Non esiste un unico metodo per eseguire un trapianto di cornea, tutto dipende dalla malattia da affrontare.

“Lo specifico metodo d’impianto su cui ci stiamo concentrando è la cheratoplastica endoteliale – DSAEK (Descemet Stripping Automated Endothelial Keratoplasty) – che consiste nella rimozione del solo endotelio della cornea del paziente e nella sua sostituzione con un endotelio sano di donatore. In ogni caso, come in tutti i trapianti di tessuti da donatore, ci sono rischi associati come potenziali trasmissioni di malattie o il rigetto del tessuto. Il nostro obiettivo ultimo è di usare le cellule del paziente stesso, eliminando questi rischi”.

Per capire l’effettiva portata della scoperta del gruppo australiano è bene ricordare che “già oggi si eseguono trapianti di endotelio, lo stesso che questi ricercatori propongono” ha spiegato il dottor Paolo Rama, primario dell’Unità Operativa di Oculistica dell’Ospedale San Raffaele di Milano. “A questo si aggiunge che non c’è bisogno di un substrato riassorbibile, perché la tecnologia più avanzata in questo settore è la coltivazione delle cellule e la successiva iniezione. I trapianti di cornea vanno così bene che non si sta investendo in ricerca in questo settore perché si preferisce sensibilizzare l’opinione pubblica alla donazione. Infatti in Italia ci sono più donatori che riceventi. Nel nostro Paese la tecnologia è già avanzatissima e migliorare le tecniche di trapianto non costituisce una nuova frontiera.

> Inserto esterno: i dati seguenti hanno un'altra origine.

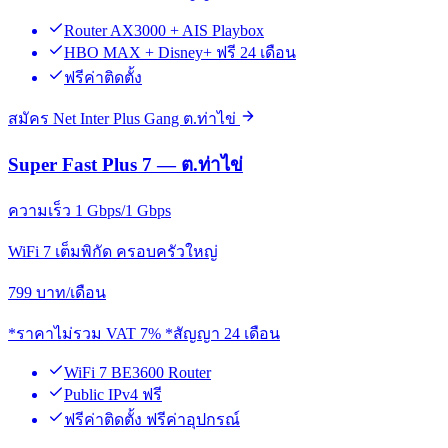
Router AX3000 + AIS Playbox
HBO MAX + Disney+ ฟรี 24 เดือน
ฟรีค่าติดตั้ง
สมัคร Net Inter Plus Gang ต.ท่าไข่
Super Fast Plus 7 — ต.ท่าไข่
ความเร็ว 1 Gbps/1 Gbps
WiFi 7 เต็มพิกัด ครอบครัวใหญ่
799
บาท/เดือน
*ราคาไม่รวม VAT 7% *สัญญา 24 เดือน
WiFi 7 BE3600 Router
Public IPv4 ฟรี
ฟรีค่าติดตั้ง ฟรีค่าอุปกรณ์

I problemi emergono quando non si può procedere al trapianto tradizionale, come nel caso dei gravi ustionati. Poiché su una superficie bruciata il tessuto trapiantato non può attecchire, abbiamo sviluppato una tecnologia che è stata approvata quest’anno come terapia avanzata dalla Comunità Europea. Si basa sull’utilizzo delle cellule staminali dell’epitelio e consente di intervenire sulle persone ustionate. Si tratta di una tecnologia simile a quella che si usa per i trapianti di pelle e potrebbe essere approvata ben presto anche negli Stati Uniti. Il prodotto si chiama Holoclar e a febbraio è stato approvato dall’Agenzia Europea del Farmaco. È il primo prodotto medico a base di cellule staminali al mondo in tutti i settori della medicina. Potrebbe consentire a molti nuovi settori l’uso e l’applicazione di cellule staminali del paziente stesso: senza alcun rischio di rigetto. Si renderà disponibile a tutti e in tutta Europa e dovrebbe essere addirittura rimborsato dal Sistema Sanitario Nazionale”.

Come collocare il lavoro dei ricercatori di Melbourne, allora, considerando che la Eye Bank australiana, che raccoglie le donazioni di cornea, come quella italiana non ha mai registrato carenze di donatori?

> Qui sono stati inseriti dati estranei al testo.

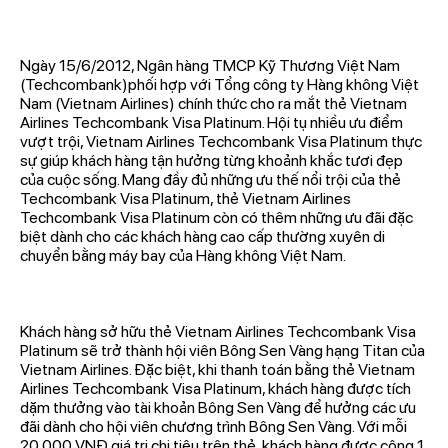
Ngày 15/6/2012, Ngân hàng TMCP Kỹ Thương Việt Nam
(Techcombank)phối hợp với Tổng công ty Hàng không Việt
Nam (Vietnam Airlines) chính thức cho ra mắt thẻ Vietnam
Airlines Techcombank Visa Platinum. Hội tụ nhiều ưu điểm
vượt trội, Vietnam Airlines Techcombank Visa Platinum thực
sự giúp khách hàng tận hưởng từng khoảnh khắc tươi đẹp
của cuộc sống. Mang đầy đủ những ưu thế nổi trội của thẻ
Techcombank Visa Platinum, thẻ Vietnam Airlines
Techcombank Visa Platinum còn có thêm những ưu đãi đặc
biệt dành cho các khách hàng cao cấp thường xuyên di
chuyển bằng máy bay của Hàng không Việt Nam.
Khách hàng sở hữu thẻ Vietnam Airlines Techcombank Visa
Platinum sẽ trở thành hội viên Bông Sen Vàng hạng Titan của
Vietnam Airlines. Đặc biệt, khi thanh toán bằng thẻ Vietnam
Airlines Techcombank Visa Platinum, khách hàng được tích
dặm thưởng vào tài khoản Bông Sen Vàng để hưởng các ưu
đãi dành cho hội viên chương trình Bông Sen Vàng. Với mỗi
20.000 VNĐ giá trị chi tiêu trên thẻ, khách hàng được cộng 1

“In tutto il mondo ci sono gravi carenze per quanto concerne questo genere di procedure”, spiega Berkay Ozcelik, “specialmente in paesi come il Giappone e la Cina. Non si tratta solo di una debolezza dovuta a specifiche condizioni dei sistemi sanitari locali. C’è una forte avversione culturale nell’usare tessuti di altre persone, di donatori. Di conseguenza con il nostro trattamento e raggiungendo il nostro ultimo scopo di usare le cellule del paziente stesso, speriamo di aggirare definitivamente questo problema grazie a una tecnologia dal costo contenuto”.

Da una parte all’altra del mondo la ricerca continua, si affina e, in certi casi, si rivolge alle specificità dei contesti per i quali i ricercatori lavorano. Se da una parte Holoclar è già una realtà, a Melbourne stanno ancora aspettando i finanziamenti per procedere alla sperimentazione sugli esseri umani. “Speriamo di iniziare gli studi clinici entro i prossimi 12 mesi con i giusti fondi, siano essi stanziati dal nostro governo oppure da investitori privati”.